Seems like it should be trivially easy to get KeyValue to implement that.
 Then it provides the right methods to make compareTo methods that will work
across different implementations.  The implementations of those methods
might have an if-statement to determine the class of the "other" HCell, and
choose the fastest byte comparison method behind the scenes.

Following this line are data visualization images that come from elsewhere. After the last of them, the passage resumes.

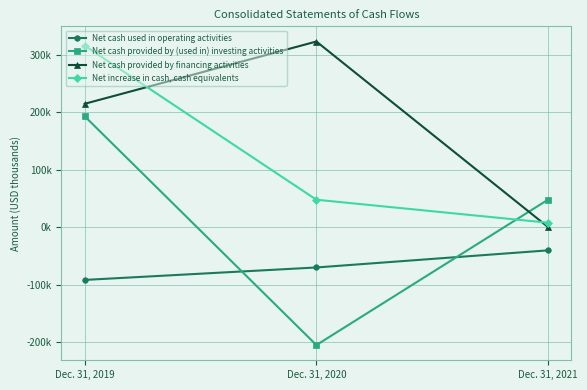

Which has a higher value, Dec. 31, 2019 or Dec. 31, 2021?

Dec. 31, 2021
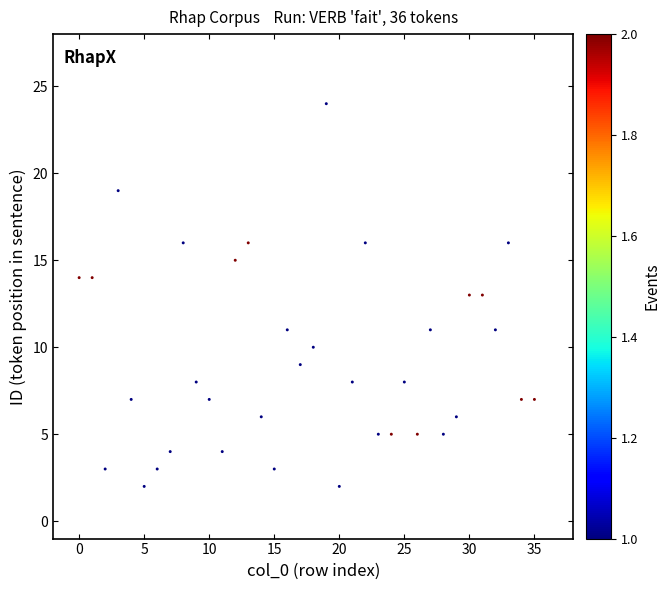

What is the range of Y values (max minus min)?

22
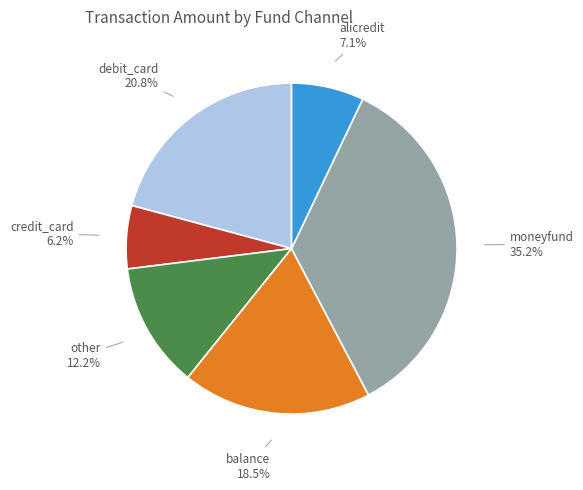

Count the number of slices in the pie.

6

I need to look into the KeyValue scanner interfaces
On Fri, Sep 16, 2011 at 7:34 PM, Ryan Rawson <[EMAIL PROTECTED]> wrote:

> On Fri, Sep 16, 2011 at 7:29 PM, Matt Corgan <[EMAIL PROTECTED]> wrote:
> > Ryan - thanks for the feedback.  The situation I'm thinking of where it's
> > useful to parse DirectBB without copying to heap is when you are serving
> > small random values out of the block cache.  At HotPads, we'd like to
> store
> > hundreds of GB of real estate listing data in memory so it can be quickly
> > served up at random.  We want to access many small values that are
> already
> > in memory, so basically skipping step 1 of 3 because values are already
> in
> > memory.  That being said, the DirectBB are not essential for us since we
> > haven't run into gb problems, i just figured it would be nice to support
> > them since they seem to be important to other people.
> >
> > My motivation for doing this is to make hbase a viable candidate for a
> > large, auto-partitioned, sorted, *in-memory* database.  Not the usual
> > analytics use case, but i think hbase would be great for this.
>
> What exactly about the current system makes it not a viable candidate?
>
>
>
>
>
> >
> >
> > On Fri, Sep 16, 2011 at 7:08 PM, Ryan Rawson <[EMAIL PROTECTED]> wrote:
> >
> >> On Fri, Sep 16, 2011 at 6:47 PM, Matt Corgan <[EMAIL PROTECTED]>
> wrote:
> >> > I'm a little confused over the direction of the DBBs in general, hence
> >> the
> >> > lack of clarity in my code.
> >> >
> >> > I see value in doing fine-grained parsing of the DBB if you're going
> to
> >> have
> >> > a large block of data and only want to retrieve a small KV from the
> >> middle
> >> > of it.  With this trie design, you can navigate your way through the
> DBB
> >> > without copying hardly anything to the heap.  It would be a shame blow
> >> away
> >> > your entire L1 cache by loading a whole 256KB block onto heap if you
> only
> >> > want to read 200 bytes out of the middle... it can be done
> >> > ultra-efficiently.
> >>
> >> This paragraph is not factually correct.  The DirectByteBuffer vs main
> >> heap has nothing to do with the CPU cache.  Consider the following
> >> scenario:
> >>
> >> - read block from DFS
> >> - scan block in ram
> >> - prepare result set for client
> >>
> >> Pretty simple, we have a choice in step 1:
> >> - write to java heap
> >> - write to DirectByteBuffer off-heap controlled memory
> >>
> >> in either case, you are copying to memory, and therefore cycling thru
> >> the cpu cache (of course).  The difference is whether the Java GC has
> >> to deal with the aftermath or not.
> >>
> >> So the question "DBB or not" is not one about CPU caches, but one
> >> about garbage collection.  Of course, nothing is free, and dealing
> >> with DBB requires extensive in-situ bounds checking (look at the
> >> source code for that class!), and also requires manual memory
> >> management on the behalf of the programmer.  So you are faced with an
> >> expensive API (getByte is not as good at an array get), and a lot more
> >> homework to do.  I have decided it's not worth it personally and
> >> aren't chasing that line as a potential performance improvement, and I
> >> also would encourage you not to as well.